Focusing on where the neoliberal urban order is contested, I approach practices of abandonment – the splintering of infrastructure and forced relocation – as coinciding with governmental technologies that render the poor unequal as political and/or economic subjects. Locating, to start, the epistemological conditions of abandonment in Michel Foucault’s rendering of liberalism as the framework of biopolitics, followed by a discussion of the spatial and juridical technologies of government that materialize the power to disallow life alongside discourses that distance the surplus population from the fostered (bio)political community, the first part of the thesis concentrates on the processes of rendering unequal. Turning, then, to the disruption of this order, I present Abahlali’s politics as a three-fold politics of proximity. I argue that in constructing their politics as 1) a space of speaking and listening, 2) a form of knowledge that maintains the shack-dweller as the subject and the knower of politics, and 3) a legal struggle to claim their place in the city, Abahlali disrupts the biopower that lets die.
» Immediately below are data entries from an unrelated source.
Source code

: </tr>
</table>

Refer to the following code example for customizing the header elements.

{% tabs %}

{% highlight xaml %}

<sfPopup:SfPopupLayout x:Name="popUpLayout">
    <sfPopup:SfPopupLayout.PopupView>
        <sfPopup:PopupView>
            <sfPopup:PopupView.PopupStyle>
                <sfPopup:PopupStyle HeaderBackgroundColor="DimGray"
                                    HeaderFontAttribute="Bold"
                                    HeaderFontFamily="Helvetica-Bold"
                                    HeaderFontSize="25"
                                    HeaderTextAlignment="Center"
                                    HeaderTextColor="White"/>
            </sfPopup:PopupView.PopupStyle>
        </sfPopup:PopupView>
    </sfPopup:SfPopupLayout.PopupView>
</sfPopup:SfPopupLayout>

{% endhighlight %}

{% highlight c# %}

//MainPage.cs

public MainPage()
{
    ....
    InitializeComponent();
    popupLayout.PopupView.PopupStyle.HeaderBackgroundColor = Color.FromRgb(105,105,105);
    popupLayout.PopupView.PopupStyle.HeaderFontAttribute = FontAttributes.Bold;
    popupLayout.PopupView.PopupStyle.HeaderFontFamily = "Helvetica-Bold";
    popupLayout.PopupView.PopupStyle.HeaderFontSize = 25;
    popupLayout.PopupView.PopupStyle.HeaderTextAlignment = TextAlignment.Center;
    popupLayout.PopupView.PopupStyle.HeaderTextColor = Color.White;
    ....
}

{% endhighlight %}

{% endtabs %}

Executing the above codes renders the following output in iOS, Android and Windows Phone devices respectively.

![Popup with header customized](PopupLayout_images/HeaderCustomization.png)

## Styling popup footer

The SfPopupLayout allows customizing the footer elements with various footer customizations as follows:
Based on the resonance of Abahlali’s political practice with Jacques Rancière’s conception of politics, I offer an account of the disruption of the biopower to let die in terms of the appropriation of excess freedom as the equal capacity of everyone to expose the contingency of the order of rule to which s/he is subjected. Building on the centrality of the shack-dwellers’ assertion of equality as thinking and speaking beings, as well as rights-bearing citizens, I juxtapose this account of political subjectification against the notion of everyday resistance as it is deployed in the poststructuralist literature on poor people’s politics. Whereas this approach relegates struggles of marginal populations to a sub-political realm where the equality of all, as inscribed in the rights of the political community, do not apply and where, due to their precarious and abject position, the poor cannot aspire to openly challenge their unequal allotment, as the second part of the thesis shows, poor people’s politics materializes in the transgression of the spatial and discursive boundaries within which their “everyday” struggles are supposed to remain; the crux of Abahlali’s struggle for a place in the city is to say, do and think what surplus people are not supposed to. When, where, and in what terms they find the freedom to do so might give hints for thinking the political subject that challenges biopolitics.